Setting up shop in the United States wasn’t even part of the original plan. “It hurt us to make the move,” she said. “On the one hand, we love Israel desperately. On the other, we knew that our $100 billion target market was not in Israel.”

HoneyBook’s investors — the accelerator UpWest Labs (a U.S.-based program exclusively serving Israeli entrepreneurs) and venture capitalist/angel Bobby Lent — encouraged and enabled the team to build the business in America first, with the goal of expanding it to the rest of the globe.

The event-planning industry in the U.S. is massive, and HoneyBook sought to fill an immediate and widespread need. Many Israelis are beginning to adopt American event habits, so the founders hope that by the time HoneyBook is fully established and profitable, it will slide right into the Israeli market.

“In order to create a site that suits the needs of the U.S. event-planning market, we had to be on the ground in the U.S., living and learning and meeting with people, to find out how best to accommodate them,” she said. “What excites me the most is the endless business opportunity and the acquired knowledge from some of the world’s most talented entrepreneurs and product innovators.”

She also emphasized the importance of having the technological research and development operation remain in Tel Aviv.

“Israeli (research and development) is the best in the world,” said Dror Shimoni, co-founder and chief technology officer of HoneyBook, who heads the development team in Israel. “And our technology is unmatched.”

Her ultimate goal is “to take that amazing technology and create a high-quality product for professionals and a user-friendly one for regular people to maneuver.”

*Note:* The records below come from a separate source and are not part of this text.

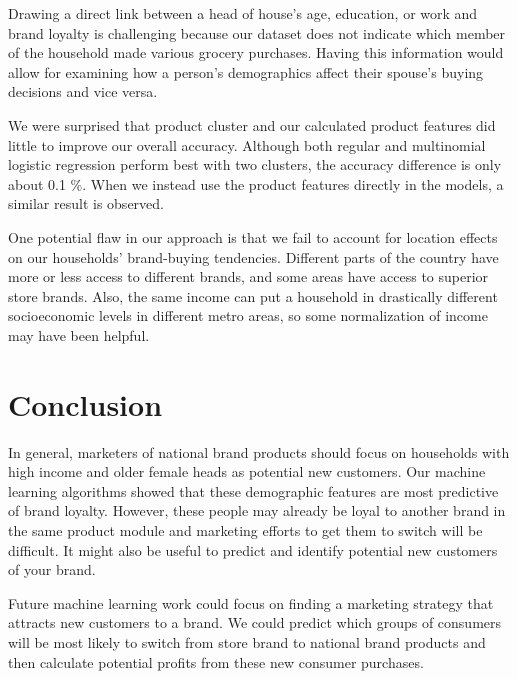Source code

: \documentclass[conference]{IEEEtran}
\begin{document}
Drawing a direct link between a head of house's age, education, or work and brand loyalty is challenging because our dataset does not indicate which member of the household made various grocery purchases. Having this information would allow for examining how a person's demographics affect their spouse's buying decisions and vice versa.


We were surprised that product cluster and our calculated product features did little to improve our overall accuracy. Although both regular and multinomial logistic regression perform best with two clusters, the accuracy difference is only about 0.1 \%. When we instead use the product features directly in the models, a similar result is observed.


One potential flaw in our approach is that we fail to account for location effects on our households' brand-buying tendencies. Different parts of the country have more or less access to different brands, and some areas have access to superior store brands\cite{bronnenberg2016formation}. Also, the same income can put a household in drastically different socioeconomic levels in different metro areas, so some normalization of income may have been helpful. 


\section{Conclusion}
In general, marketers of national brand products should focus on households with high income and older female heads as potential new customers. Our machine learning algorithms showed that these demographic features are most predictive of brand loyalty. However, these people may already be loyal to another brand in the same product module and marketing efforts to get them to switch will be difficult. It might also be useful to predict and identify potential new customers of your brand.


Future machine learning work could focus on finding a marketing strategy that attracts new customers to a brand. We could predict which groups of consumers will be most likely to switch from store brand to national brand products and then calculate potential profits from these new consumer purchases. 






\end{document}
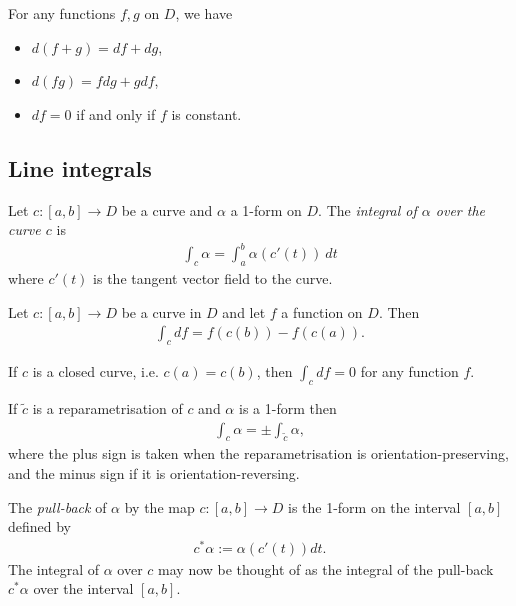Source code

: \documentclass{article}
\begin{document}
\begin{proposition}
    For any functions $f,g$ on $D$, we have 
    \begin{itemize}
        \item $d(f+g)=df + dg$,
        \item $d(fg) =fdg + gdf$,
        \item $df=0$ if and only if $f$ is constant.
    \end{itemize}
\end{proposition}

\subsection{Line integrals}

\begin{definition}
    Let $c:[a,b]\to D$ be a curve and $\alpha$ a 1-form on $D$. The \emph{integral of $\alpha$ over
    the curve $c$} is 
    \begin{align*}
        \int_c \alpha = \int_a^b \alpha(c'(t))\:dt
    \end{align*}
    where $c'(t)$ is the tangent vector field to the curve.
\end{definition}

\begin{proposition}
    Let $c:[a,b]\to D$ be a curve in $D$ and let $f$ a function on $D$. Then
    \begin{align*}
        \int_c df = f(c(b)) - f(c(a)).
    \end{align*}
\end{proposition}

\begin{corollary}
    If $c$ is a closed curve, i.e. $c(a)=c(b)$, then $\int_c df = 0$ for any function $f$.
\end{corollary}

\begin{proposition}
    If $\tilde c$ is a reparametrisation of $c$ and $\alpha$ is a 1-form then 
    \begin{align*}
        \int_c \alpha = \pm \int_{\tilde c} \alpha,
    \end{align*}
    where the plus sign is taken when the reparametrisation is orientation-preserving,
    and the minus sign if it is orientation-reversing.
\end{proposition}

\begin{definition}
    The \emph{pull-back} of $\alpha$ by the map $c:[a,b]\to D$ is the 1-form on the
    interval $[a,b]$ defined by
    \begin{align*}
        c^*\alpha :=  \alpha(c'(t))dt.
    \end{align*}
    The integral of $\alpha$ over $c$ may now be thought of as the integral of the pull-back 
    $c^*\alpha$ over the interval $[a,b]$.
\end{definition}
\end{document}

So, while the current focus of HoneyBook is event planning, its technology eventually could be employed for any endeavor, such as home renovations, that requires coordination among many different sub-contractors.

This was an innovation that Alon did not have at her fingertips when papers and final exams made planning her own wedding a stressful experience. Her next anniversary bash, however — even alongside the couple’s grueling business schedule — ought to be a piece of cybercake.